Evaluation

Domain of Evaluation

Seels and Richey (1994) define evaluation as “the process of determining the adequacy of instruction and learning” (p. 54). They assert that evaluation occurs throughout all stages of the instructional process and affects all domains of instructional technology. Evaluation is a natural process because “we are constantly assessing the worth of activities or events according to some system of valuing” whether it is a new product or idea (Seels & Richey, 1994, p. 52).

Within the domain of evaluation, Seels and Richey (1994) makes the distinction between three levels of evaluation: program evaluation, project evaluation, and materials evaluation (p. 55). An explanation of these levels can be found in Table 3.

In order for evaluation to be successful, three areas within an instructional technology project must overlap. Instruction, objectives, and evaluation must all be interrelated so that instruction and evaluation are based on the objectives while the instruction and objectives are also evaluated (Chen, 2006).

Many forms and levels of evaluation exist including product, process, formal, informal, performance, achievement, and confirmative in addition to the sub-domains identified by Seels and Richey (1994).

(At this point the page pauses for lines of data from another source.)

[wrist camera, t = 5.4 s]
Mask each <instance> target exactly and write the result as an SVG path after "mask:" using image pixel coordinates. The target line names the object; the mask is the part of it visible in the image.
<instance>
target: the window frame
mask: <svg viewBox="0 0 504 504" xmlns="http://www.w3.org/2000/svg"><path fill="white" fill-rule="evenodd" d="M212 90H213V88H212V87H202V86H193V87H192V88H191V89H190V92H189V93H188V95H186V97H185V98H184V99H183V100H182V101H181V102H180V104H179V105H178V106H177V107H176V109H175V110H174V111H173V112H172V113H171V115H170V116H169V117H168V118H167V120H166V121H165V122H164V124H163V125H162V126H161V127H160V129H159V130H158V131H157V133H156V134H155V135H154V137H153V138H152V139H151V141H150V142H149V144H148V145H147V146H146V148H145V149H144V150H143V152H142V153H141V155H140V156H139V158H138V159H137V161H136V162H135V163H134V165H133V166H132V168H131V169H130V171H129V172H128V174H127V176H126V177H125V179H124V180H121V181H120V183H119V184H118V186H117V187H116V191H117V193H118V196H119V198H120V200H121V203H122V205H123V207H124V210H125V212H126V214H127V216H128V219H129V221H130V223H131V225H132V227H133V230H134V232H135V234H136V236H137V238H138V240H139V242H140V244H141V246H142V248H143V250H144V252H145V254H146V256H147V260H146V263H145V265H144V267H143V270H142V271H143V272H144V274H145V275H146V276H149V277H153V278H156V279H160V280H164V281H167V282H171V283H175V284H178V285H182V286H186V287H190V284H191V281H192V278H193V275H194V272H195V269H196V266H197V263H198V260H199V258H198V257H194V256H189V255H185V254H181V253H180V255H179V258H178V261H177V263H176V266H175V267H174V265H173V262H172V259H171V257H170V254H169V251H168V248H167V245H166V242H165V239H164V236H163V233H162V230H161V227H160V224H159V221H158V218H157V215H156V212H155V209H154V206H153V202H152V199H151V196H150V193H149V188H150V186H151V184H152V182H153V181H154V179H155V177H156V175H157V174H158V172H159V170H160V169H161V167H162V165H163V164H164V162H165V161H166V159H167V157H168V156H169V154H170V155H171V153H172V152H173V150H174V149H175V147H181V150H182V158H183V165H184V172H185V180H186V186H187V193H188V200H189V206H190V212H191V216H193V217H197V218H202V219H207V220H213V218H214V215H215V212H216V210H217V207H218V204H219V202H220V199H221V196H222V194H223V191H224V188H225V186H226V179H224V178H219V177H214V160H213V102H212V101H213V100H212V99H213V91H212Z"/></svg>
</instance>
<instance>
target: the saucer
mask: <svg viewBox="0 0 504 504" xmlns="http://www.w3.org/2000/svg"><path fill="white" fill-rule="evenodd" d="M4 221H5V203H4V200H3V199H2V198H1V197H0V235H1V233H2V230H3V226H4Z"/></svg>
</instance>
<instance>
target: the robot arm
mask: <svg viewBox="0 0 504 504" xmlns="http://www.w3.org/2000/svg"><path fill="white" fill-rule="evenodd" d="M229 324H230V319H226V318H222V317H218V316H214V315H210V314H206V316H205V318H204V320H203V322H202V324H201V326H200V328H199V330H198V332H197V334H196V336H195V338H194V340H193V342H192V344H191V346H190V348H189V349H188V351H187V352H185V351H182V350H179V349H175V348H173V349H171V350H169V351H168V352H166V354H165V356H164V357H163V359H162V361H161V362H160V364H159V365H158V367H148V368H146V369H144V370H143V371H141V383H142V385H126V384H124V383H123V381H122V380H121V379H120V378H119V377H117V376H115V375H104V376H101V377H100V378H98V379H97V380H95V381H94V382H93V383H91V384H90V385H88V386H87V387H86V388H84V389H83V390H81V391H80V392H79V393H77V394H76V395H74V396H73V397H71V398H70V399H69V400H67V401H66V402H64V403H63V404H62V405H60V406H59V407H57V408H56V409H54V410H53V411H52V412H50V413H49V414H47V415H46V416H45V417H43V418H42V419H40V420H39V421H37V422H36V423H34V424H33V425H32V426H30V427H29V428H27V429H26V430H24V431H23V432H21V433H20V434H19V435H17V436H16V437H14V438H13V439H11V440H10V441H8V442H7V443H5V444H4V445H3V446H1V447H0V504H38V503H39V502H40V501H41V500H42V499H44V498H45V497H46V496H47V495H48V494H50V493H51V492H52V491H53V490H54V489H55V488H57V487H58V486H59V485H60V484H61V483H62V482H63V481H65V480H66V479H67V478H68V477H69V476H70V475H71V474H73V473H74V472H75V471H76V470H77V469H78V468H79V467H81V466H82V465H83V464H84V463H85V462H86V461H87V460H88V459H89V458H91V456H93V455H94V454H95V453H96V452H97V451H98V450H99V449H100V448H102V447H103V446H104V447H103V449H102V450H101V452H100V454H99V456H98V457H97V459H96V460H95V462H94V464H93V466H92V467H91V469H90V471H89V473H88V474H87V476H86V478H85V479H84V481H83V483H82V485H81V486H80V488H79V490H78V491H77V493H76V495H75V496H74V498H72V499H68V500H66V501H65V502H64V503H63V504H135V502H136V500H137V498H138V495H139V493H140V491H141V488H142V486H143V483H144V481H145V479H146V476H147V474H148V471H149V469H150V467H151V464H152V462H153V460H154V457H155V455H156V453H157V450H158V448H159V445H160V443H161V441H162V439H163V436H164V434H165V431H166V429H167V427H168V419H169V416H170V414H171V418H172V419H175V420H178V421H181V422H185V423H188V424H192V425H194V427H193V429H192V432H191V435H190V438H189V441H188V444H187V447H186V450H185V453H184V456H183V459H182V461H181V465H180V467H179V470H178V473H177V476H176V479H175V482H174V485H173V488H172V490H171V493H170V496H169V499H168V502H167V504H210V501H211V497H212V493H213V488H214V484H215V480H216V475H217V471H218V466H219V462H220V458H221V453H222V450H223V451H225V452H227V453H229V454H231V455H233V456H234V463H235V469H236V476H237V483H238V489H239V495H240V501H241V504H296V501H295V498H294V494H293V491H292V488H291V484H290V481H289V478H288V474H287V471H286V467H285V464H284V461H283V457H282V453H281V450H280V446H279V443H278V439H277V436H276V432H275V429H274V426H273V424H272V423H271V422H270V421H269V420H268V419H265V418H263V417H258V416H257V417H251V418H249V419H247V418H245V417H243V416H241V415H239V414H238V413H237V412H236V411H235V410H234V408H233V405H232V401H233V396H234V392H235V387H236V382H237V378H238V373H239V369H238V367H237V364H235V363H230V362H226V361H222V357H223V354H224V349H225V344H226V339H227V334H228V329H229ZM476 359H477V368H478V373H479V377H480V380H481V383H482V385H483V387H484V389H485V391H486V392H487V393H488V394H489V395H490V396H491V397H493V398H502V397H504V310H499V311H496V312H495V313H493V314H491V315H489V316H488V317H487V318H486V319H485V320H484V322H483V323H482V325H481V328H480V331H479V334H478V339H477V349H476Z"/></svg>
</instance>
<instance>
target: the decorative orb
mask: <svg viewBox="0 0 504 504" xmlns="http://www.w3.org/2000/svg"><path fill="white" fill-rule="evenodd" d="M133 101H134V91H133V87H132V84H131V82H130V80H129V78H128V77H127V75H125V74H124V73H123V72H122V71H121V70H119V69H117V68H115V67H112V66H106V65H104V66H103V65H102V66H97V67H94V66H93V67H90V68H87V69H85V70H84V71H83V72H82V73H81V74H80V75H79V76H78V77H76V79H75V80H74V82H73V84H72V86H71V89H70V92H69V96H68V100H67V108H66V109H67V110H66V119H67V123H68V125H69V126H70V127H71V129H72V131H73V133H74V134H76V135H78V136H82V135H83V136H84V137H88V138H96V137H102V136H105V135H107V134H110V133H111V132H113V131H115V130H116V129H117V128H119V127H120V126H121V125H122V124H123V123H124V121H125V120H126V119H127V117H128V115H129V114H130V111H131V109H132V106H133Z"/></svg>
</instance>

The four sub-domains of evaluation according to Seels and Richey (1994) are:

Problem Analysis

Criterion Referenced Management

Formative Evaluation

Summative Evalution

Problem Analysis

According to Seels and Richey (1994), problem analysis “involves determining the nature and parameters of the problem by using information gathering and decision making strategies” (p.56). Seels & Glasgow (1998) explain that problem analysis includes needs assessment to determine gaps, performance analysis to determine if instruction is a potential solution or part of the solution, and contextual analysis is conducted to determine what learner and environment characteristics must be considered in the proposed solution.

During the early stages of the instructional design process, a need has often been identified in the given situation and a needs assessment is required in order to effectively evaluate the needs. In her book Training Needs Assessment, Alison Rossett (1987) describes training needs assessment as “the systematic study of a problem or innovation , incorporating data and opinions from varied sources, in order to make effective decisions or recommendations about what should happen next” (p.3).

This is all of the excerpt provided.